2) Sung-through shows keep the energy levels constant

Musicals can either be made up of a mixture of songs and dialogue (think Sound of Music, Into the Woods, Rent the movie) or they can be made up entirely of songs, or sung-through (think Hamilton, Les Misérables, and Rent the stage musical). Most of the previous live TV musicals have had a mixture of songs and dialogue, but Jesus Christ Superstar is sung through, and that made an enormous difference in the energy levels of the show.

When a musical has both songs and dialogue, the audience has to move back and forth between different layers of artifice and emotional reality: Now we’re in a grounded and realistic world where people talk; now we’re in a heightened world where people sing. On stage or in a prerecorded screen performance that has the benefit of production, these transitions can feel seamless and natural. But in the live TV specials, which already struggle to balance the demands of both TV intimacy and theater flamboyance, the transitions feel labored. They don’t flow naturally.

Because Jesus Christ Superstar is sung through, the audience didn’t have to switch back and forth between realities. Once the cast was onstage singing, the audience was fully immersed in the heightened world of the musical and could stay there for the entire run of the show. Not every musical can pull this off, but those that can — looking at you, Rent, which is set for the live TV treatment on Fox in 2019 — should take note.

3) Spectacle is all

The other two lessons have focused on how to deal with the liability of the live TV musical special and how to handle its many weaknesses. But it’s also good to remember the thing that a live TV musical special can handle better than any other medium: spectacle. The live TV musical can combine the precarious thrill of live theater spectacle (are they gonna pull it off, are they gonna pull it off, oh my god, they did it!) with the money and resources of a TV show. They can do magic.
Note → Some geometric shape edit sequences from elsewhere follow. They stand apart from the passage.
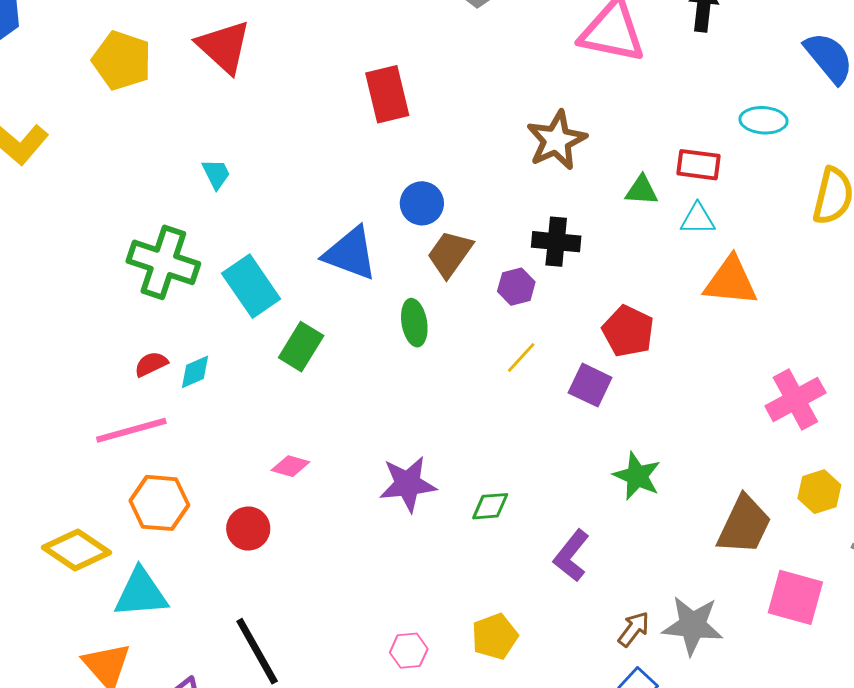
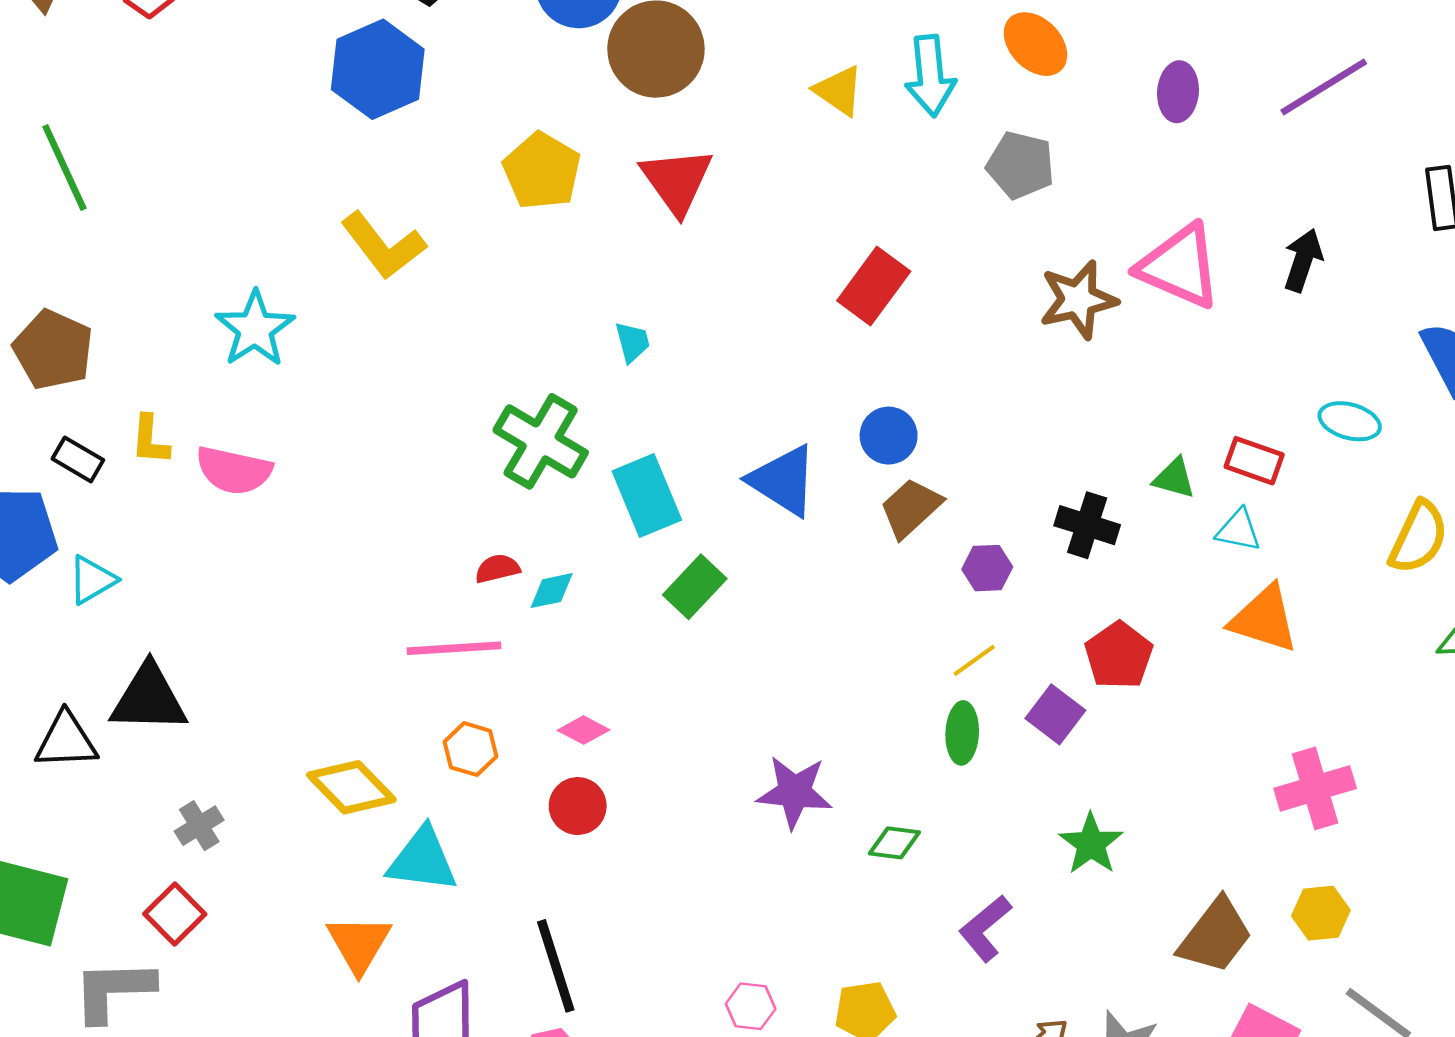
red rectangle: (387, 94) -> (874, 286), turned 38
brown star: (556, 140) -> (1078, 300), moved
black cross: (556, 242) -> (1087, 525), moved
green ellipse: (414, 323) -> (962, 733), moved
pink diamond: (290, 466) -> (584, 730), moved
orange hexagon: (159, 503) -> (471, 749), size x0.7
In Jesus Christ Superstar Live, the spectacle was as simple and evocative as the shot of the back of the stage opening up, forming a cross made out of negative space, as Jesus’s cross floats back into the fog. It’s a moment that would do very little in a produced movie, and the effects could be tricky to handle in a theater. But in a live TV musical special, it became the kind of extraordinary, haunting image that future live TV musicals would do well to emulate.